Dataset entries

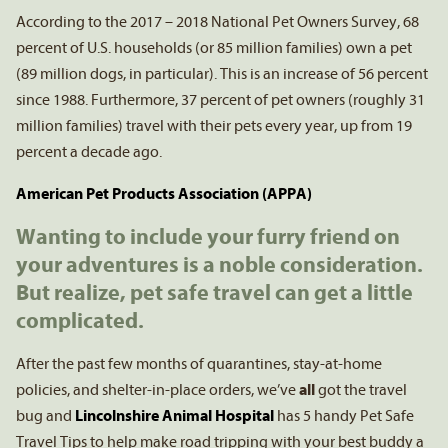
According to the 2017 – 2018 National Pet Owners Survey, 68
percent of U.S. households (or 85 million families) own a pet
(89 million dogs, in particular). This is an increase of 56 percent
since 1988. Furthermore, 37 percent of pet owners (roughly 31
million families) travel with their pets every year, up from 19
percent a decade ago.
American Pet Products Association (APPA)
Wanting to include your furry friend on
your adventures is a noble consideration.
But realize, pet safe travel can get a little
complicated.
After the past few months of quarantines, stay-at-home
policies, and shelter-in-place orders, we’ve
all
got the travel
bug and
Lincolnshire Animal Hospital
has 5 handy Pet Safe
Travel Tips to help make road tripping with your best buddy a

Directions
Reproduce the records with "families" replaced by "homes" at every occurrence and every other word kept the same. Omit the pictures from your answer.

Result below
According to the 2017 – 2018 National Pet Owners Survey, 68
percent of U.S. households (or 85 million homes) own a pet
(89 million dogs, in particular). This is an increase of 56 percent
since 1988. Furthermore, 37 percent of pet owners (roughly 31
million homes) travel with their pets every year, up from 19
percent a decade ago.
American Pet Products Association (APPA)
Wanting to include your furry friend on
your adventures is a noble consideration.
But realize, pet safe travel can get a little
complicated.
After the past few months of quarantines, stay-at-home
policies, and shelter-in-place orders, we’ve
all
got the travel
bug and
Lincolnshire Animal Hospital
has 5 handy Pet Safe
Travel Tips to help make road tripping with your best buddy a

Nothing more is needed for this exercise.